# Rollers VS tumblers



## Lilous (Apr 28, 2012)

Hello Guys
Can anyone help me understand the difference between the performance of the rollers and the tumblers?
Thanks


----------



## spirit wings (Mar 29, 2008)

"Roller pigeons and tumbler pigeons differ in the number of flips they will preform while flying. Tumblers will turn only one or two flips at a time, while rollers will preform many at once. At times, rollers will preform so many flips that they will look like a ball of feathers rolling through the air."

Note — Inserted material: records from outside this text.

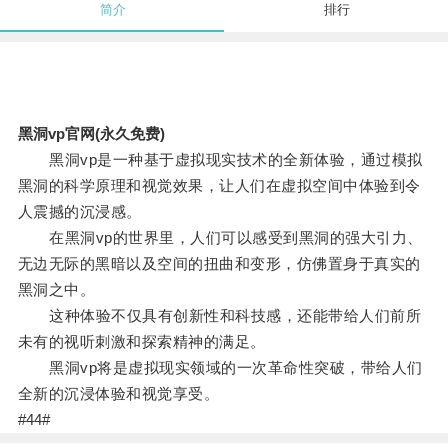
简介
排行
黑洞vp官网(永久免费)
黑洞vp是一种基于虚拟现实技术的全新体验，通过模拟
黑洞的科学原理和视觉效果，让人们在虚拟空间中体验到令
人震撼的沉浸感。
在黑洞vp的世界里，人们可以感受到黑洞的强大引力、
无边无际的黑暗以及空间的扭曲和变形，仿佛置身于真实的
黑洞之中。
这种体验不仅具有创新性和科技感，还能带给人们前所
未有的视听刺激和探索精神的满足。
黑洞vp将是虚拟现实领域的一次革命性突破，带给人们
全新的沉浸体验和视觉享受。
#44#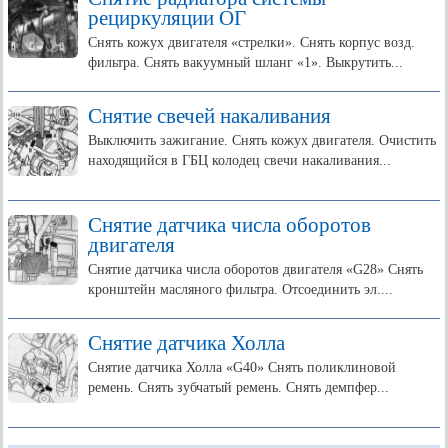
рециркуляции ОГ
Снять кожух двигателя «стрелки». Снять корпус возд.
фильтра. Снять вакуумный шланг «1». Выкрутить...
Снятие свечей накаливания
Выключить зажигание. Снять кожух двигателя. Очистить
находящийся в ГБЦ колодец свечи накаливания...
Снятие датчика числа оборотов
двигателя
Снятие датчика числа оборотов двигателя «G28» Снять
кронштейн масляного фильтра. Отсоединить эл....
Снятие датчика Холла
Снятие датчика Холла «G40» Снять поликлиновой
ремень. Снять зубчатый ремень. Снять демпфер...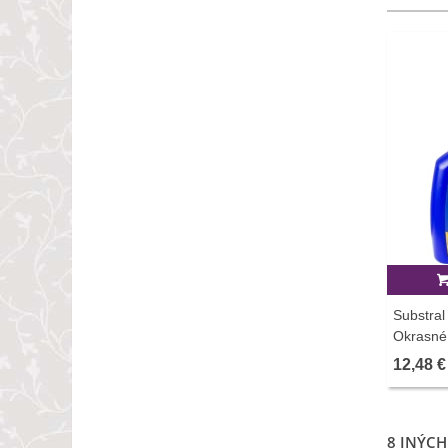
Substral
Okrasné 
12,48 €
8 INÝCH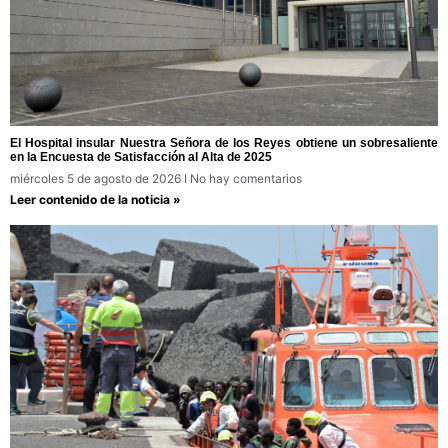
El Hospital insular Nuestra Señora de los Reyes obtiene un sobresaliente
en la Encuesta de Satisfacción al Alta de 2025
miércoles 5 de agosto de 2026
No hay comentarios
Leer contenido de la noticia »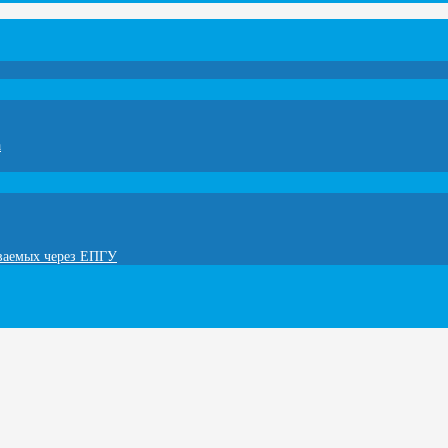
а
ываемых через ЕПГУ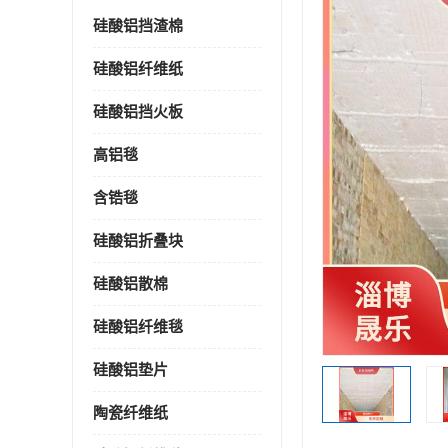
硅酸铝挡渣棉
硅酸铝纤维纸
硅酸铝挡火板
高铝毯
含锆毯
硅酸铝折叠块
硅酸铝散棉
硅酸铝纤维毯
硅酸铝垫片
陶瓷纤维纸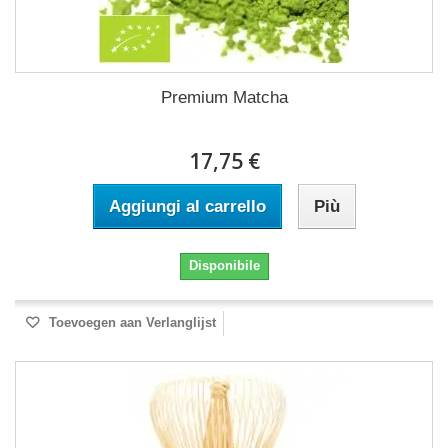
Premium Matcha
17,75 €
Aggiungi al carrello
Più
Disponibile
Toevoegen aan Verlanglijst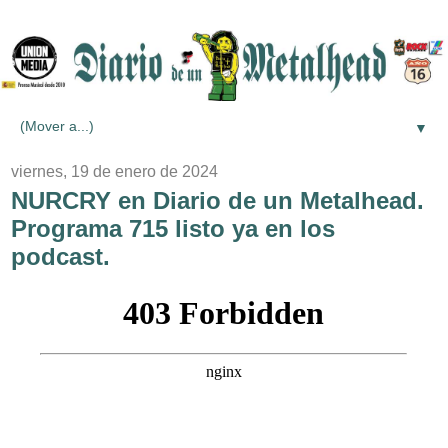
▼
viernes, 19 de enero de 2024
NURCRY en Diario de un Metalhead.
Programa 715 listo ya en los
podcast.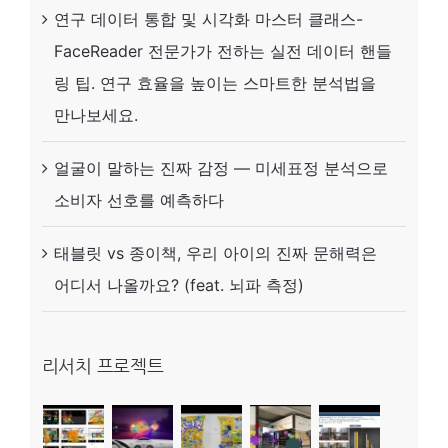
연구 데이터 통합 및 시각화 마스터 클래스-
하
FaceReader 전문가가 전하는 실전 데이터 핸들
세
링 팁. 연구 효율을 높이는 스마트한 분석법을
요.
만나보세요.
(feat.
Mindtooth)
얼굴이 말하는 진짜 감정 — 미세표정 분석으로
소비자 선호를 예측하다
태블릿 vs 종이책, 우리 아이의 진짜 문해력은
어디서 나올까요? (feat. 뇌파 측정)
리서치 프로젝트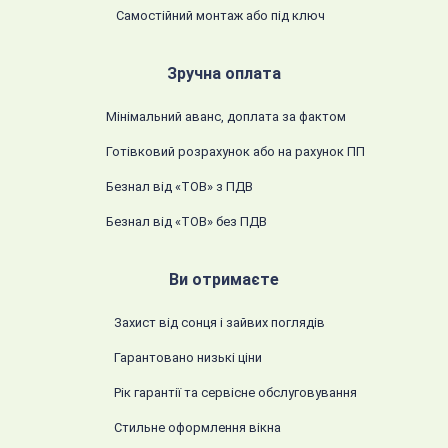
Самостійний монтаж або під ключ
Зручна оплата
Мінімальний аванс, доплата за фактом
Готівковий розрахунок або на рахунок ПП
Безнал від «ТОВ» з ПДВ
Безнал від «ТОВ» без ПДВ
Ви отримаєте
Захист від сонця і зайвих поглядів
Гарантовано низькі ціни
Рік гарантії та сервісне обслуговування
Стильне оформлення вікна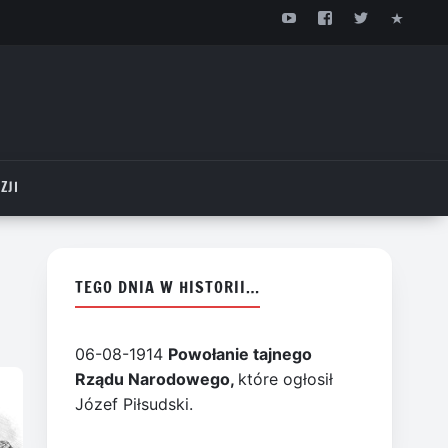
ZJI
TEGO DNIA W HISTORII…
06-08-1914
Powołanie tajnego
Rządu Narodowego,
które ogłosił
Józef Piłsudski.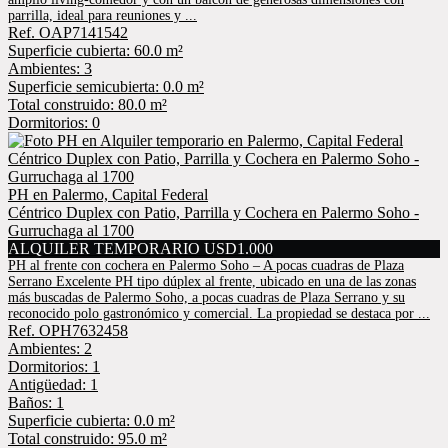
parrilla, ideal para reuniones y ...
Ref. OAP7141542
Superficie cubierta: 60.0 m²
Ambientes: 3
Superficie semicubierta: 0.0 m²
Total construido: 80.0 m²
Dormitorios: 0
PH en Palermo, Capital Federal
Céntrico Duplex con Patio, Parrilla y Cochera en Palermo Soho -
Gurruchaga al 1700
ALQUILER TEMPORARIO USD1.000
PH al frente con cochera en Palermo Soho – A pocas cuadras de Plaza
Serrano Excelente PH tipo dúplex al frente, ubicado en una de las zonas
más buscadas de Palermo Soho, a pocas cuadras de Plaza Serrano y su
reconocido polo gastronómico y comercial. La propiedad se destaca por ...
Ref. OPH7632458
Ambientes: 2
Dormitorios: 1
Antigüedad: 1
Baños: 1
Superficie cubierta: 0.0 m²
Total construido: 95.0 m²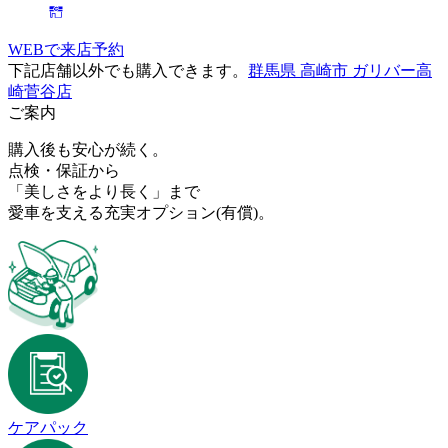
WEBで来店予約
下記店舗以外でも購入できます。
群馬県 高崎市 ガリバー高
崎菅谷店
ご案内
購入後も安心が続く。
点検・保証から
「美しさをより長く」まで
愛車を支える充実オプション
(有償)
。
ケアパック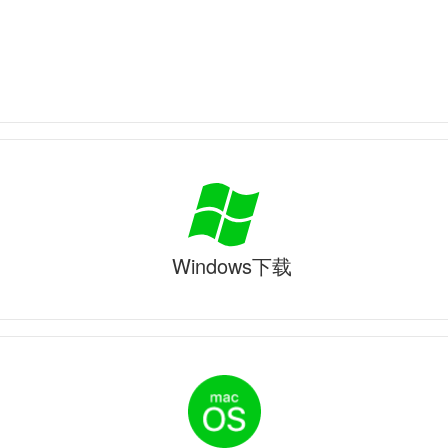
Windows下载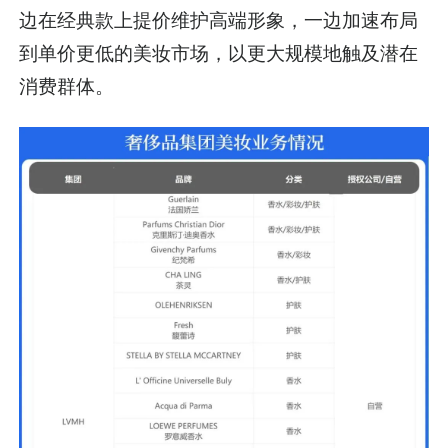
边在经典款上提价维护高端形象，一边加速布局
到单价更低的美妆市场，以更大规模地触及潜在
消费群体。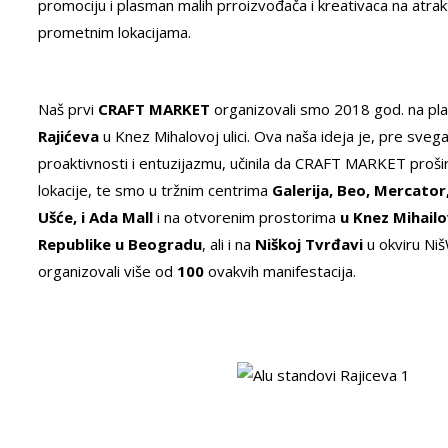
promociju i plasman malih prroizvođača i kreativaca na atrakt
prometnim lokacijama.
Naš prvi
CRAFT MARKET
organizovali smo 2018 god. na pla
Rajićeva
u Knez Mihalovoj ulici. Ova naša ideja je, pre svega
proaktivnosti i entuzijazmu, učinila da CRAFT MARKET proš
lokacije, te smo u tržnim centrima
Galerija, Beo, Mercator,
Ušće, i Ada Mall
i na otvorenim prostorima
u Knez Mihailov
Republike u Beogradu
, ali i na
Niškoj Tvrđavi
u okviru Ni
organizovali više od
100
ovakvih manifestacija.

taken from the pigeon nest online.. google search.


----------



## Lilous (Apr 28, 2012)

That is some good piece of information thanks man 
They are both beautiful fliers then.


----------



## Print Tippler (May 18, 2011)

Real good tumblers can do more than two tumbles at onces. I can vouch for seeing mine do three many times. My brother says he seen four.


----------



## beefy (Jun 23, 2009)

if ya ever get some real good rollers that SPIN then there will be no question in the difference in their flying habits in the 2 breeds


----------



## Print Tippler (May 18, 2011)

There are two other breeds that share the same look as the Birmingham rollers. That is the English Tippler and the competetion tumbler. There not much on the competetion tumbler it died out mostly. They tumbled as a kit and is what the West of England tumbler was based off of. The real good tumblers are the Turkish, Iraqi, Syrian, Baku. IMO. All of which have variations and strains based off regions.


----------



## Lilous (Apr 28, 2012)

Thank You all for your wonderful help 
Then the two breeds are fairly beautiful fliers.


----------



## Michy (Jul 29, 2011)

When we were at the Birmingham Roller breeder to get our Simon, he told us that rollers are the ones that when excited(flying within the kit), they will spin and drop up to 30 ft. He had a few that rolled so well that they hit the barn. They don't get points for that..lol. 

I never saw a tumbler in action. If you type in "Holy Rollers" on the youtube site, a really cool video will pop up. Shows the Rollers flipping in slow motion. ( I think that was the one I saw)


----------



## Lilous (Apr 28, 2012)

Thanks Michy


----------



## NZ Pigeon (Nov 12, 2011)

spirit wings said:


> "Roller pigeons and tumbler pigeons differ in the number of flips they will preform while flying. Tumblers will turn only one or two flips at a time, while rollers will preform many at once. At times, rollers will preform so many flips that they will look like a ball of feathers rolling through the air."
> 
> *taken from the pigeon nest online*.. google search.


I would not trust their info, I have rollers that spin 30 ft but I have seen types of tumblers able to drop further - they do not spin as fast but they can fall sometimes 50 - 100 ft before stopping. Also I have bred rollers that can only spin once or twice so you cannot differentiate the breed based on the number of spins they do.

Also the MACEDONIE tumbler is a type of tumbler that creates a diamond like shape and rather than dropping straight down it moves on a diagonal angle down.

http://www.youtube.com/watch?v=7iyl5zFKImE 

I would personally go for Birmingham rollers as they are the most consistent and it really is amazing to see them dropping out of the sky

here is a great example of what rollers should do, Check out the black pied bird right at the start.

http://www.youtube.com/watch?v=0XbNwbxIDNs

Also like someone has pointed out the whollyroller vid is a good one as its in slow mo.

http://www.youtube.com/watch?v=WGwDOzpTcgs


----------



## Lilous (Apr 28, 2012)

Thanks Evan that was very useful


----------